We also study the evolution of a spiral wave when the coupling range increases for the lattice of discrete-time oscillators (maps). A basic element of this lattice is the Nekorkin map described as follows:

$$\displaystyle x^{t+1}=x^{t}+F(x^{t})-y^{t}-\beta H(x^{t}-d),$$

(A.1)

$$\displaystyle y^{t+1}=y^{t}+\varepsilon(x^{t}-J),$$

where \(x^{t}\) is a variable that describes the dynamics of the membrane potential of the nerve cell, \(y^{t}\) is a variable that relates to the cumulative effect of all ion currents across the membrane, and the functions \(F(x^{t})\) and \(H(x^{t}-d)\) are given as follows:

$$\displaystyle F(x^{t})=x^{t}(x^{t}-a)(1-x^{t}),\qquad 0<a<1,$$

(A.2)

$$\displaystyle H(x^{t})=\begin{cases}1,\qquad x^{t}>0,\\ 0,\qquad\mbox{elsewhere}.\end{cases}$$

The parameter \(\varepsilon>0\) determines the characteristic time scale of \(y^{t}\), the parameter \(J\) controls the level of the membrane depolarization \((J<d)\), the parameters \(\beta>0\) and \(d>0\) determine the excitation threshold of bursting oscillations, and \(t=1,2,\ldots\) represents discrete time.

An \(N\times N\) 2D lattice of the nonlocally coupled Nekorkin maps is described by the following system of equations:

$$\displaystyle x_{i,j}^{t+1}=x_{i,j}^{t}+F(x_{i,j}^{t})-y_{i,j}^{t}-\beta H(x_{i,j}^{t}-d)+$$

$$\displaystyle+\dfrac{\sigma_{x}}{B_{i,j}^{x}}\sum\limits_{m_{x},n_{x}}\left[f(x_{m_{x},n_{x}}^{t})-f(x_{i,j}^{t})\right],$$

(A.3)

$$\displaystyle y_{i,j}^{t+1}=y_{i,j}^{t}+\varepsilon(x_{i,j}^{t}-J),$$

where \(m_{x},n_{x}\in\mathbb{N}\) are indices for nonlocal neighbors.

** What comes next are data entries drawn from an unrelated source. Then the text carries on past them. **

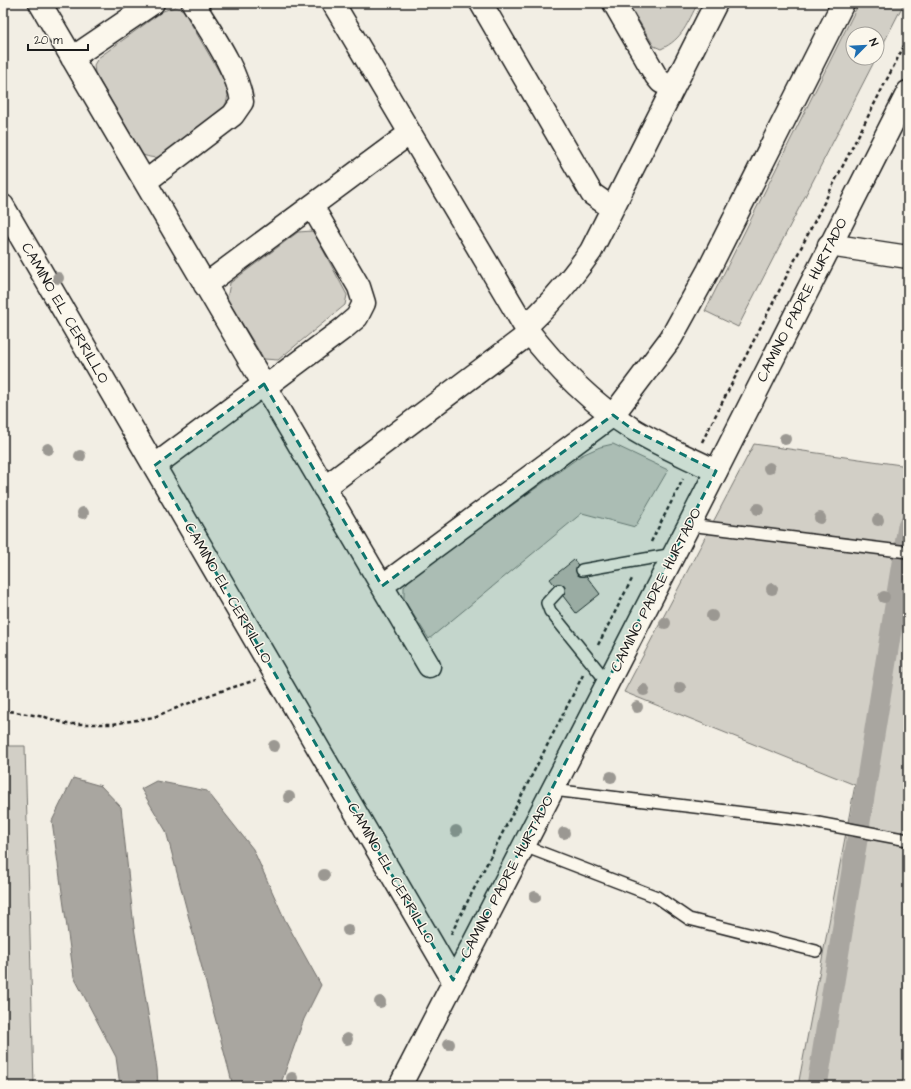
<svg xmlns="http://www.w3.org/2000/svg" width="911" height="1089" viewBox="0 0 911 1089" font-family="'Architects Daughter',sans-serif">
<style>
.green{fill:#d2cfc6;stroke:#777671}
.water{fill:#a9a6a0;stroke:#716f6b}
.lines{fill:none;stroke-linecap:round;stroke-linejoin:round}
.canal{stroke:#a9a6a0;stroke-width:21}
.building{fill:#bdbab1;stroke:#1c1c1c}
.lane-casing{stroke:#1c1c1c;stroke-width:14}
.street-casing{stroke:#1c1c1c;stroke-width:25}
.primary-casing{stroke:#1c1c1c;stroke-width:25}
.path{stroke:#1c1c1c;stroke-width:2.5;stroke-dasharray:4 3;stroke-linecap:butt}
.lane{stroke:#fbf7ec;stroke-width:11}
.street{stroke:#fbf7ec;stroke-width:22}
.primary{stroke:#fbf7ec;stroke-width:22}
.tree{fill:#9b9892}
.marked{fill:#0f766e;fill-opacity:0.2;stroke:#0f766e;stroke-width:3;stroke-dasharray:8 5;stroke-linejoin:round}
.labels{text-anchor:middle;dominant-baseline:central;stroke-width:3;stroke-linejoin:round;paint-order:stroke}
.street-label{font-size:15px;fill:#1c1c1c;stroke:#fbf7ec}
</style>
<rect width="100%" height="100%" fill="#f2eee4"/>
<filter id="ink" filterUnits="userSpaceOnUse"><feTurbulence type="fractalNoise" baseFrequency=".025" numOctaves="2"/><feDisplacementMap in="SourceGraphic" scale="8" xChannelSelector="R" yChannelSelector="G"/><feConvolveMatrix kernelMatrix="1 2 1 2 8 2 1 2 1" color-interpolation-filters="sRGB"/></filter>
<g filter="url(#ink)">
<path class="green" d="M 628,3 L 698,3 C 687,23 683,39 661,49 L 654,46 Z
M 859,3 L 904,3 L 877,56 L 877,34 L 853,34 L 853,58 L 876,58 L 738,327 L 705,311 Z
M 175,7 L 183,10 L 228,87 C 228,95 228,102 223,108 C 219,114 168,153 161,156 C 155,159 149,157 143,155 L 95,73 L 94,65 L 98,58 L 163,11 Z
M 313,231 L 347,295 L 345,305 L 278,360 L 264,359 L 227,299 L 230,283 L 298,232 Z
M 613,444 L 668,470 L 635,527 L 582,513 L 429,639 L 404,600 L 404,587 L 411,578 L 582,455 L 600,447 Z
M 754,444 L 908,466 L 908,1086 L 798,1086 L 855,785 L 624,692 Z
M 3,746 L 25,746 L 34,1086 L 3,1086 Z"/>
<path class="water" d="M 73,778 L 101,786 L 121,807 L 134,927 L 157,1069 L 158,1086 L 120,1086 L 116,1057 L 74,977 L 52,821 Z
M 156,781 L 207,791 L 253,849 L 285,920 L 321,985 L 304,1019 L 280,1086 L 233,1086 L 166,831 L 141,789 Z"/>
<g class="lines">
<path class="canal" d="M 817,1086 L 908,526"/>
</g>
<path class="building" d="M 574,560 L 600,594 L 576,613 L 550,579 Z"/>
<g class="lines">
<g class="lane-casing">
<path id="lane" d="M 689,525 L 908,552
M 582,570 L 674,554
M 559,590 L 547,603 L 550,611 L 608,683
M 553,790 L 802,820 L 908,840
M 524,846 L 657,897 L 689,919 L 816,951"/>
</g>
<g class="street-casing">
<path id="street" d="M 40,3 L 429,666
M 333,3 L 525,327 C 554,365 590,402 631,428 C 658,445 688,457 716,471
M 481,3 L 592,194 L 612,208
M 614,3 L 656,76 L 661,82 L 673,88
M 72,58 L 153,3
M 145,182 L 233,115 L 242,102 C 238,70 210,31 193,3
M 3,206 L 453,980
M 829,245 L 908,257
M 205,285 L 410,133
M 525,327 C 551,304 571,279 591,251 L 716,3
M 265,387 L 344,328 L 357,317 L 364,303 L 359,287 L 312,206
M 154,466 L 264,384
M 324,488 L 530,333
M 382,586 L 613,415 L 671,338 L 708,271 L 843,3"/>
</g>
<g class="primary-casing">
<path id="primary" d="M 400,1086 L 689,525 L 908,92"/>
</g>
<path class="path" d="M 702,442 L 908,38
M 651,542 L 683,479
M 598,645 L 633,577
M 3,710 L 45,717 L 67,724 L 113,724 L 154,717 L 212,694 L 256,680
M 451,934 L 583,675"/>
<use href="#lane" class="lane"/>
<use href="#street" class="street"/>
<use href="#primary" class="primary"/>
</g>
<g class="tree">
<circle cx="58" cy="278" r="6"/>
<circle cx="785" cy="439" r="6"/>
<circle cx="48" cy="449" r="6"/>
<circle cx="80" cy="456" r="6"/>
<circle cx="769" cy="468" r="6"/>
<circle cx="758" cy="509" r="6"/>
<circle cx="83" cy="513" r="6"/>
<circle cx="820" cy="518" r="6"/>
<circle cx="878" cy="520" r="6"/>
<circle cx="772" cy="589" r="6"/>
<circle cx="884" cy="597" r="6"/>
<circle cx="712" cy="616" r="6"/>
<circle cx="665" cy="623" r="6"/>
<circle cx="680" cy="688" r="6"/>
<circle cx="644" cy="690" r="6"/>
<circle cx="637" cy="707" r="6"/>
<circle cx="274" cy="746" r="6"/>
<circle cx="611" cy="777" r="6"/>
<circle cx="289" cy="797" r="6"/>
<circle cx="456" cy="831" r="6"/>
<circle cx="564" cy="833" r="6"/>
<circle cx="324" cy="875" r="6"/>
<circle cx="535" cy="897" r="6"/>
<circle cx="348" cy="930" r="6"/>
<circle cx="380" cy="1002" r="6"/>
<circle cx="347" cy="1039" r="6"/>
<circle cx="449" cy="1044" r="6"/>
<circle cx="292" cy="1078" r="6"/>
</g>
</g>
<path class="marked" d="M 264,384 L 382,586 L 613,415 L 632,429 L 716,471 L 453,980 L 154,466 Z"/>
<g class="labels">
<g class="street-label">
<text transform="translate(802 300) rotate(-63)">CAMINO PADRE HURTADO</text>
<text transform="translate(65 313) rotate(60)">CAMINO EL CERRILLO</text>
<text transform="translate(656 590) rotate(-63)">CAMINO PADRE HURTADO</text>
<text transform="translate(228 593) rotate(60)">CAMINO EL CERRILLO</text>
<text transform="translate(391 873) rotate(60)">CAMINO EL CERRILLO</text>
<text transform="translate(507 877) rotate(-62)">CAMINO PADRE HURTADO</text>
</g>
</g>
<rect width="911" height="1089" fill="none" stroke="#fbf7ec" stroke-width="16"/>
<rect x="8" y="8" width="895" height="1073" fill="none" stroke="#1c1c1c" stroke-width="1.5" filter="url(#ink)"/>
<g transform="translate(865 46) rotate(66)"><circle r="19" fill="#fbf7ec" stroke="#a29f99"/>
<path d="M0-3L7 15L0 10L-7 15Z" fill="#1f6fb2"/>
<text y="-6" font-size="11" font-weight="bold" text-anchor="middle" fill="#1c1c1c">N</text>
</g>
<path d="M28 44v6h60v-6" fill="none" stroke="#1c1c1c" stroke-width="2"/>
<text x="34" y="44" font-size="12" fill="#1c1c1c" stroke="#fbf7ec" stroke-width="3" paint-order="stroke">20 m</text>
</svg>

The sum denotes nonlocal coupling of range \(R_{x}\) in a square domain. The parameter \(\sigma_{x}\) denotes the coupling strength between the elements in the \(x\) variable, and \(B_{i,j}^{x}\) gives the number of nonlocally coupled neighbors of node (\(i,j\)).

The numerical results show that, when the nonlocal coupling strength \(\sigma_{x}\) and the coupling range \(R_{x}\) are varied, the model (A.3) can exhibit all the typical spiral wave patterns, including spiral wave chimeras, which were observed earlier. Examples of these states are presented in Fig. 11 (left). It is seen that the evolution of a spiral wave with increasing values of the coupling range is the same as that of the systems described above. However, the region around the wave center has high sensitivity even when the coupling is local. This happens as the wave center element oscillates chaotically. Even a slight elongation of the coupling range leads to a significant expansion of the high-sensitive region around the wave center in space. The formation of the incoherence core has already taken place for \(r=0.05\). The right column in Fig. 11 illustrates the spatial distributions of the ILS with the growth of the coupling strength.

The evolution of the first three Lyapunov exponents for the system (A.3) is illustrated in Fig. 12. The behavior of all the Lyapunov exponents is simpler than that in the models (1.2) and (1.5). The lattice is always in the hyperchaotic regime (even for the very short and very long coupling ranges) because all the three calculated Lyapunov exponents are positive. The elongation of the coupling range leads to the growth of the values of the Lyapunov exponents. The value of \(\lambda_{1}(r)\) first monotonically increases and then undergoes almost no changes with increasing coupling range. The values of \(\lambda_{2}(r)\) and \(\lambda_{3}(r)\) also exhibit a monotonous increase. When the model (A.3) switches to the synchronous regime at \(r=0.23\), the values of all the three Lyapunov exponents sharply decrease, but remain positive.